English, c. 1710 - 1775, active in America, c. 1736-1769
BiographyEnglish painter, active in the USA. Horace Walpole mentioned in his Anecdotes of Painting in England (1765) that a London portrait painter, John Woolston, had a son who also became a portrait painter. From works that this son painted in London in 1744, it appears that he changed the spelling of his last name to Wollaston. The American painter Charles Willson Peale in a letter of 1812 to his son referred to Wollaston’s training with a London drapery painter, but the portraits he was producing by the time he reached New York reflect abilities beyond those of a drapery painter. They are three-quarter-lengths showing little else than the subject, sombrely dressed. This style continued throughout his stay in New York (1749–51), with a growing concentration on fine apparel. The elegant dress of the females and subdued refinements of male attire advertise wealth and status. Despite a heavy reliance on engravings for pose and composition, his best portraits possess an animation about the mouth and eyes. His peculiar treatments of the eyes, slanted almond shapes, and rich fabrics in a range of colours that were touched with subtle highlights, identify even his unsigned portraits, for example John Dies (c. 1750; Amherst Coll., MA, Mead A. Mus.; see Craven, p. 29). Appearing in some late New York portraits is the suggestion of landscape. Judging from the number of such works that survive, at least 75, he was eagerly sought after.
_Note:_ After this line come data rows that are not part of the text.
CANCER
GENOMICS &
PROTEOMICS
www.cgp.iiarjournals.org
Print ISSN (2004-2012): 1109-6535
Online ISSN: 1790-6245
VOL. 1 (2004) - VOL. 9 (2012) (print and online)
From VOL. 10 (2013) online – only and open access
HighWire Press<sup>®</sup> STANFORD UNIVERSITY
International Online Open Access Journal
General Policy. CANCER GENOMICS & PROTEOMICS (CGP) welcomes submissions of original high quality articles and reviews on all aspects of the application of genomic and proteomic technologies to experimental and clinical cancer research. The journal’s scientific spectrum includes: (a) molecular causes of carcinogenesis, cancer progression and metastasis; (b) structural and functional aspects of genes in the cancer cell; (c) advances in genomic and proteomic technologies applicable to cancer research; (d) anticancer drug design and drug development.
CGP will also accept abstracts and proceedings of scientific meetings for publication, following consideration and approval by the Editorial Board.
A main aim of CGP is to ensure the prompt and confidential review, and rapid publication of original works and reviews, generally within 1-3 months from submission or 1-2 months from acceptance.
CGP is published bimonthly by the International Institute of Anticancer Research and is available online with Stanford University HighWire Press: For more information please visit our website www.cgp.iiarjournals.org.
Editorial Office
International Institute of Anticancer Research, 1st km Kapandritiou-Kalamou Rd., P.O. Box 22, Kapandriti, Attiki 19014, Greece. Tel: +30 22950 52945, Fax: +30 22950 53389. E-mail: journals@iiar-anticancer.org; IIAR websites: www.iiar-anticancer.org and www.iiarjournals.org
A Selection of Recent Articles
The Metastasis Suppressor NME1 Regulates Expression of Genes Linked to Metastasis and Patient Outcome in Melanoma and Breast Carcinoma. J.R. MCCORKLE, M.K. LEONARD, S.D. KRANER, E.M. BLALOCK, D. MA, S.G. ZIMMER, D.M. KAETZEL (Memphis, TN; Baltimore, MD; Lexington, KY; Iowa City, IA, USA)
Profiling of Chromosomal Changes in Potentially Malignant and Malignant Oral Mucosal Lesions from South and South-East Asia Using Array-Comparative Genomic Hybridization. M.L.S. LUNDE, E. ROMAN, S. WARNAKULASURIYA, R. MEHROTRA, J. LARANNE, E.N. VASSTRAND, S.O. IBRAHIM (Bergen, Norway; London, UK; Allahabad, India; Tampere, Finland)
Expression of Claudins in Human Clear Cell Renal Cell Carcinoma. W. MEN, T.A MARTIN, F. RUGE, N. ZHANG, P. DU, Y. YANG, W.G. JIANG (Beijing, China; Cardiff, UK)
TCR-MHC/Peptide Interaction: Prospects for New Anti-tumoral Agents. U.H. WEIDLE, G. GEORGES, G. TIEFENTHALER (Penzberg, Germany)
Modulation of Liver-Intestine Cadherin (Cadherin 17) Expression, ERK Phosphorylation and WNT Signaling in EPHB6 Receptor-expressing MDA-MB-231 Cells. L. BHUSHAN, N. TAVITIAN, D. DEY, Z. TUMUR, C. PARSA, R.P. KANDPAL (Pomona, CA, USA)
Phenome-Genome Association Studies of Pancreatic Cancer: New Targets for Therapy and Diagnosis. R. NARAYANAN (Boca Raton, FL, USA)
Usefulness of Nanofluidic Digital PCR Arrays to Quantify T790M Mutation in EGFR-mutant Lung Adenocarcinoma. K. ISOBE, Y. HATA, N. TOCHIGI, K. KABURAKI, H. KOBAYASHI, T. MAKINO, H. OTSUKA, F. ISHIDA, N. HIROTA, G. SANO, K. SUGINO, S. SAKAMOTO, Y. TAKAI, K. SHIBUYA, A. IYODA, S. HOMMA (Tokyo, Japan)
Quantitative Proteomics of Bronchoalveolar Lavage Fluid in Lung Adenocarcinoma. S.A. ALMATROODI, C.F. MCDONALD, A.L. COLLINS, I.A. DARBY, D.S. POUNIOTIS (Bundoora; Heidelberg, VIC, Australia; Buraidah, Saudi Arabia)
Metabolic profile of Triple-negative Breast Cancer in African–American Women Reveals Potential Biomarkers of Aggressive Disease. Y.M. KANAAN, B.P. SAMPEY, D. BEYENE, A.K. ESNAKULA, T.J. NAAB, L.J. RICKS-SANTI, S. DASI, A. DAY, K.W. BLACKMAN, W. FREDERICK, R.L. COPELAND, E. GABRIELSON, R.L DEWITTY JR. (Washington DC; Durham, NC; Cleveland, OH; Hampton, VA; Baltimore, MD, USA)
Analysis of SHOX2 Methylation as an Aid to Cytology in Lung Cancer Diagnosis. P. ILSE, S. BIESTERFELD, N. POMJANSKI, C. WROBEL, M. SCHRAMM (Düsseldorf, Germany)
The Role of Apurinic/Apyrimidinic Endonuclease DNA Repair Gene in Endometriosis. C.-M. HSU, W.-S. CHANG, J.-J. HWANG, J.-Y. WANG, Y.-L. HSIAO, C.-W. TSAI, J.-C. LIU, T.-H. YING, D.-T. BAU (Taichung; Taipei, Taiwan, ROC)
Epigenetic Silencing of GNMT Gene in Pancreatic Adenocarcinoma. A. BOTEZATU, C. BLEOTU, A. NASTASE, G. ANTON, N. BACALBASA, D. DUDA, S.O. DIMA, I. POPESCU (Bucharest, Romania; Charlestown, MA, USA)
In the spring of 1753 Wollaston moved to Annapolis, MD. Recorded as living there from around March 1753 until August 1754, he completed at least 55 individual portraits. Such prolific activity and the larger size of the paintings might suggest that these clients enjoyed greater wealth than their New York neighbours. Theirs now commonly included objects in the hands of his sitters, such as books for the men and flowers for the women. There are also c. 100 paintings of similar size featuring colonists in Virginia, where Wollaston seems to have painted from c. 1755 until October 1757. It appears from records that in late 1757 he accepted a position with the British East India Company and moved to Philadelphia, perhaps in search of transportation. While there he completed at least a dozen portraits before March 1759. Indications are that Wollaston’s work in India, primarily legal in nature, made him wealthy. He reappeared in America briefly in late 1766 or very early 1767, painting portraits in Charleston, SC. In these, the expressionless stare that confronts the viewer is of much less importance than how closely the sitters’ costumes imitates those of their wealthy English cousins. The South Carolina Gazette announced Wollaston’s departure for England in late May 1767. His popularity in the colonies led to many copies of his work and imitation by several artists. Among his admirers were Benjamin West, who was impressed with Wollaston’s New York portraits, and John Hesselius, who for a period borrowed elements of his style. Even Charles Willson Peale, while working in Annapolis as a saddler’s apprentice (1754–61), found inspiration in his paintings.